Poderiam até sair, assistir a um filme, parar numa lanchonete. Mas, de repente,
a raiva subiu pelo corpo, arrepiando-lhe os pelos, até lhe tomar o coração.
Naquele
instante, Fabrício reviu todo o acontecido: na lanchonete, naquele domingo, a
namorada e o melhor amigo. Sentado um ao lado do outro, beijavam-se. As bocas
juntas, os olhos fechados, os braços enlaçados. Fora traído. Roseana e Maurício
haviam lhe passado uma rasteira.
Desde
o dia em que flagrara os dois na lanchonete, Fabrício não saiu mais de
casa, senão para a escola. Não quis receber os insistentes telefonemas de
Roseana nem a sua visita. Definitivamente, para ele, o namoro se acabara, não
com palavras nem com brigas, porém com o merecido desprezo.
Deitado
na cama, com as mãos sob a nuca, Fabrício ainda observava a teia de aranha no
teto, acabando de prender o besouro. Pouco a pouco, amanhecia, e o sol
penetrava, de mansinho, pelas frestas da janela do quarto.
Texto
III - para leitura e estudo:
Porre
de noivo
A
comitiva descia a ladeira do cacimbão. À frente, o jipe dos noivos. Logo atrás,
a procissão de cavalos e bicicletas. Arrastavam-se pela estrada, naquele começo
de noite, sem fazer poeira. Até que pararam diante da casa iluminada pela
fogueira. Deu-se, então, o bombardeio de fogos e de viva-os-noivos.
Tiquinho,
o noivo, apertado no terno branco, arriou-se primeiro do jipe. Esquecendo-se do
protético da cidade, abriu as duas presas e saiu-se a abraçar os convidados.

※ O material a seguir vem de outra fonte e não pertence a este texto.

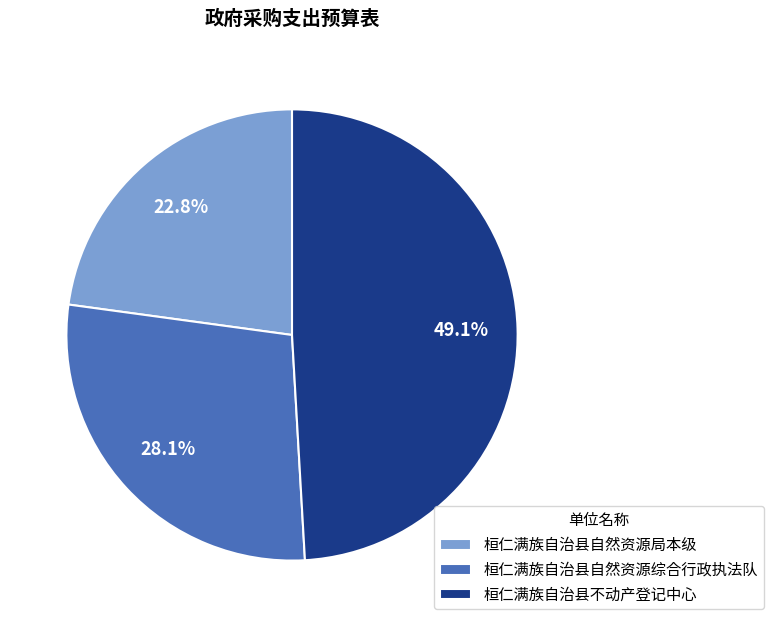

Is it true that 桓仁满族自治县不动产登记中心 is 57% of the pie?

False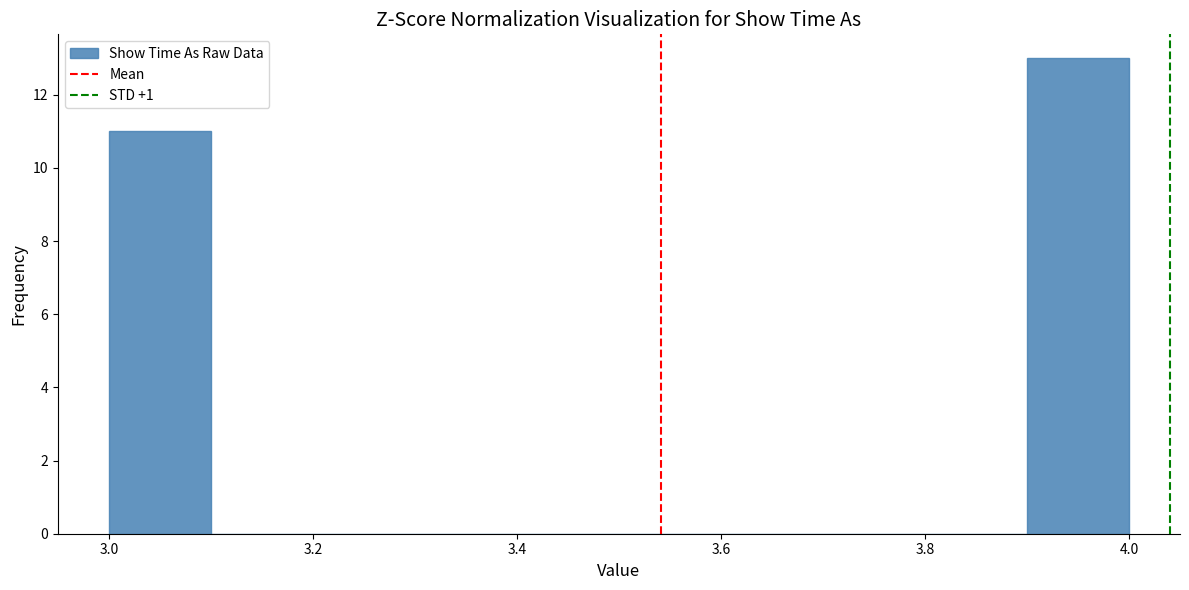

Over which range of the x-axis is the bar tallest?

3.9 to 4.0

Caiu logo nos braços dos amigos que o levaram para os fundos da casa do sogro.
Tiquinho
embriagava-se de cachaça no terreiro atrás da casa. A noiva não conseguira
convencê-lo a falar com os convidados. Nem o sogro, nem a sogra. Parecia que o
rapaz queria acabar com todo o álcool da casa.
Já
se passava da meia-noite. Tiquinho lentamente perdia as forças. Não mais
gargalhava, vomitava palavras desconexas. Os amigos, ao vê-lo naquele estado
alcoólico, aconselharam-no a dormir no quarto. Mas nem a noiva, nem mesmo os
parentes, levaram-no para dentro.
Tiquinho,
embolando-se nas palavras, decidiu, de uma vez por toda, dormir ali mesmo no
terreiro. E estirou-se no barro ainda fresquinho da aguada do começo da noite.
Dormia
Tiquinho um sono tão pesado como a morte.